There is an important difference between what Biden is proposing now and the public option considered in 2010. The 2010 public option would have been relevant for only the relatively small percentage of the people buying insurance in the exchanges, currently estimated to be about 8 million, and 90% of the insured population would not have been affected.

The current Biden public option plan differs fundamentally from the 2010 plan in that everyone would have a choice to purchase a public insurance option like Medicare, and the subsidies would be more generous than under the ACA. The Biden plan proposes to reduce costs by “negotiating” lower prices from hospitals and other healthcare providers just as Medicare does.

The term negotiating is in quotes here because Medicare does not negotiate prices. Rather, it sets them administratively, and hospitals and physicians can either accept the lower prices set by the government or not participate in the program. Most politicians prefer to say “government should negotiate lower prices” because it sounds better than “government should set the prices administratively,” even though the U.S. Department of Health & Human Services (HHS) actually has never negotiated prices and has no experience doing so.

Other proposed plans

There is no room for private insurance in the Medicare for All plan introduced by Sen. Bernie Sanders (I-Vt.) in April. His plan provides comprehensive healthcare to everyone without any out-of-pocket expense, and it includes physician and hospital care; long-term care; dental, hearing and vision care; and prescription drugs. Although estimated to cost as much as $32 trillion over 10 years, it does not have a specific financing proposal attached to it.
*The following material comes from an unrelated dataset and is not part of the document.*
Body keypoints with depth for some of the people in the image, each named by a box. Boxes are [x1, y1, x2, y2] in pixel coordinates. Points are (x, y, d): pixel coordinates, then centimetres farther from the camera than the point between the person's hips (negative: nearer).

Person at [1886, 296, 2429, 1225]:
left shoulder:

Because Sanders has previously backed significantly higher taxes on wealthier individuals and businesses, this approach is presumably how he would pay for the expanded plan.

Elizabeth Warren (D-Mass.) also made her position clear during the June debates: She suggests private insurance should be banned and all Americans should get their health insurance from the government.
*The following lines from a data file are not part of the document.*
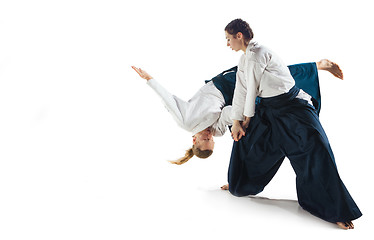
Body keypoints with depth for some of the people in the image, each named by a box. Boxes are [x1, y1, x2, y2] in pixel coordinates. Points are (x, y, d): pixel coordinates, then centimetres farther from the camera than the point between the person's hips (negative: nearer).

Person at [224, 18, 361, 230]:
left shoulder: (257, 53, -18)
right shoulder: (244, 60, 11)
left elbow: (252, 89, -12)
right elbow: (241, 91, 11)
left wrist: (248, 119, 0)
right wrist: (236, 122, 8)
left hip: (292, 107, -9)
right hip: (268, 110, 9)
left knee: (316, 152, -16)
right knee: (247, 141, 13)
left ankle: (336, 211, -9)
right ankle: (242, 184, 38)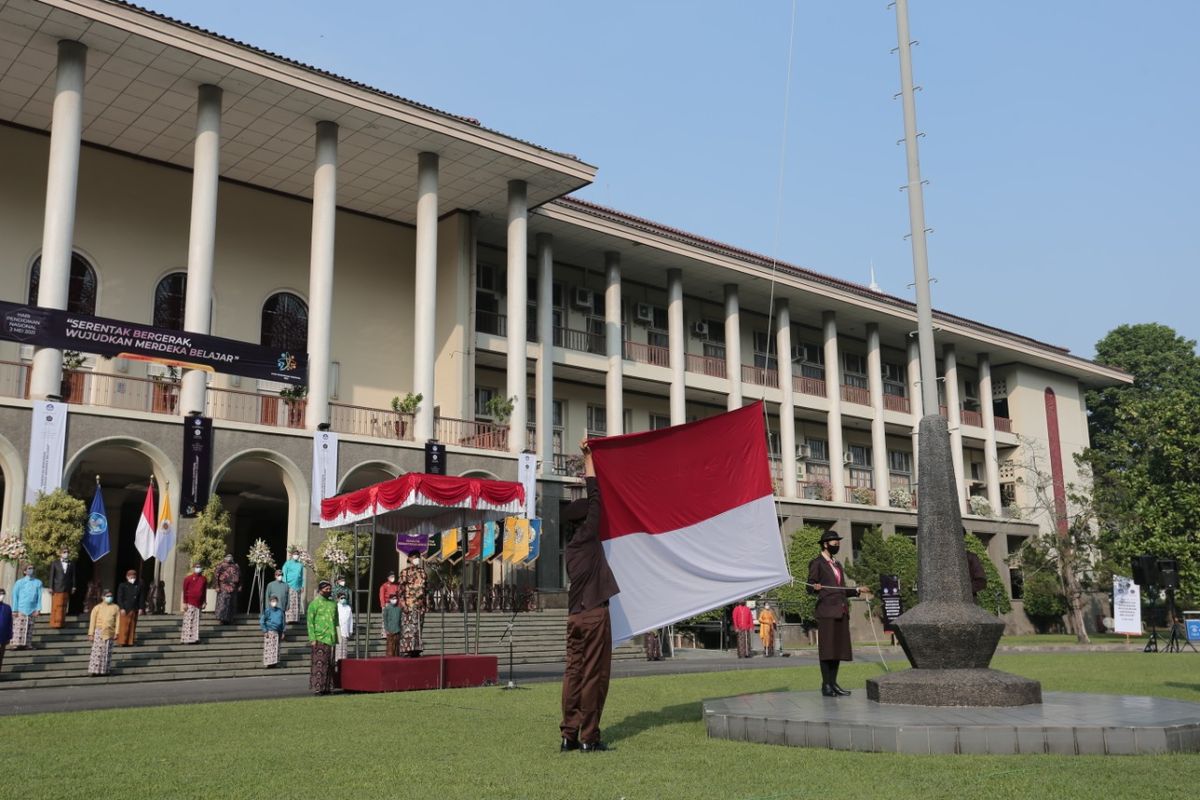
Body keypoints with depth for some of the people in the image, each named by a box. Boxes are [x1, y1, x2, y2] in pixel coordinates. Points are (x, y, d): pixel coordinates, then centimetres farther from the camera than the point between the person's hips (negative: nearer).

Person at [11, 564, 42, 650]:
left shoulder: (38, 583, 6)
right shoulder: (19, 583, 3)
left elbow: (39, 597, 5)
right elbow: (15, 596, 2)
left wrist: (38, 609, -2)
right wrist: (14, 610, -4)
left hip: (32, 610, 2)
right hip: (20, 610, -2)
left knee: (29, 629, 3)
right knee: (19, 629, -6)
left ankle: (27, 644, 6)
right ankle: (17, 644, -5)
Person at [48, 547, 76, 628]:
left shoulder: (71, 564, 10)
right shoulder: (54, 563, 4)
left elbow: (73, 576, 9)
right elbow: (52, 576, 1)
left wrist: (73, 587, 4)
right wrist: (51, 587, -5)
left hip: (66, 588, 2)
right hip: (57, 588, -2)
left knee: (63, 606, 3)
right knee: (56, 606, -2)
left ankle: (60, 623, 7)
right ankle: (54, 623, 2)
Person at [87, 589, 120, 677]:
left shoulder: (115, 607, 7)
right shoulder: (98, 607, 2)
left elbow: (117, 621, 5)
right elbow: (92, 621, 2)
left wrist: (116, 633, -2)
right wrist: (91, 634, -2)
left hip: (109, 633, 2)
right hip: (99, 632, -2)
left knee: (107, 653, 4)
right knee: (97, 652, -8)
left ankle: (104, 670, 11)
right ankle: (94, 670, -5)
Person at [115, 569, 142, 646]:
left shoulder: (138, 586, 9)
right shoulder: (122, 586, 0)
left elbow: (140, 598, 10)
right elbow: (119, 598, -4)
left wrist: (140, 608, 3)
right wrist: (122, 608, -12)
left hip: (134, 610, 4)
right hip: (125, 610, -4)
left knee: (132, 626, 6)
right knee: (124, 626, -4)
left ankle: (130, 642, 12)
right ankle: (122, 642, 1)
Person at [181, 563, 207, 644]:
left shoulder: (204, 579, 11)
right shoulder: (188, 578, 0)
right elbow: (185, 591, -1)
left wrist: (204, 602, 10)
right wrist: (185, 603, -6)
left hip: (199, 604, 4)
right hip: (190, 603, -4)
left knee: (197, 622, 5)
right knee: (189, 621, -6)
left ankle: (195, 638, 8)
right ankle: (187, 639, -5)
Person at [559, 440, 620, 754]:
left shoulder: (573, 545, 13)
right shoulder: (588, 536, -3)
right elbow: (595, 497, 2)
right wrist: (588, 458, 11)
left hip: (575, 615, 7)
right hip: (595, 614, -7)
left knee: (574, 673, 6)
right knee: (594, 676, -4)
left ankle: (569, 735, 6)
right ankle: (589, 737, -3)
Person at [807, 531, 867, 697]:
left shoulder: (837, 565, 23)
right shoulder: (817, 563, 0)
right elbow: (810, 588, -6)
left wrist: (857, 590, 18)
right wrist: (815, 588, -27)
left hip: (841, 612, 8)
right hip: (827, 611, -8)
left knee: (839, 648, 6)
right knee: (827, 649, -8)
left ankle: (833, 683, 11)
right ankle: (826, 685, -5)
The compatibility of a public option with availability of private insurance

Whether a public option that is open to anyone with employer-sponsored or individual coverage is compatible with the continued availability of private insurance is debatable. Some observers of the insurance industry argue that the use of government power to set lower prices would make it impossible for private insurance to compete with a government plan; it eventually would drive private plans out of business. This argument seems inconsistent with the proven success of Medicare Advantage (MA) in competing with the traditional Medicare program, given that MA enables private plans to make Medicare offerings available, frequently with supplemental benefits provided at an additional cost.

Of course, presidents only propose policies. It’s the Congress that passes the legislation that turns these policies into legislation. It’s hard for me to imagine any Congress going so far as to directly outlaw private insurance. But passing legislation that may ultimately undermine private insurance is another matter.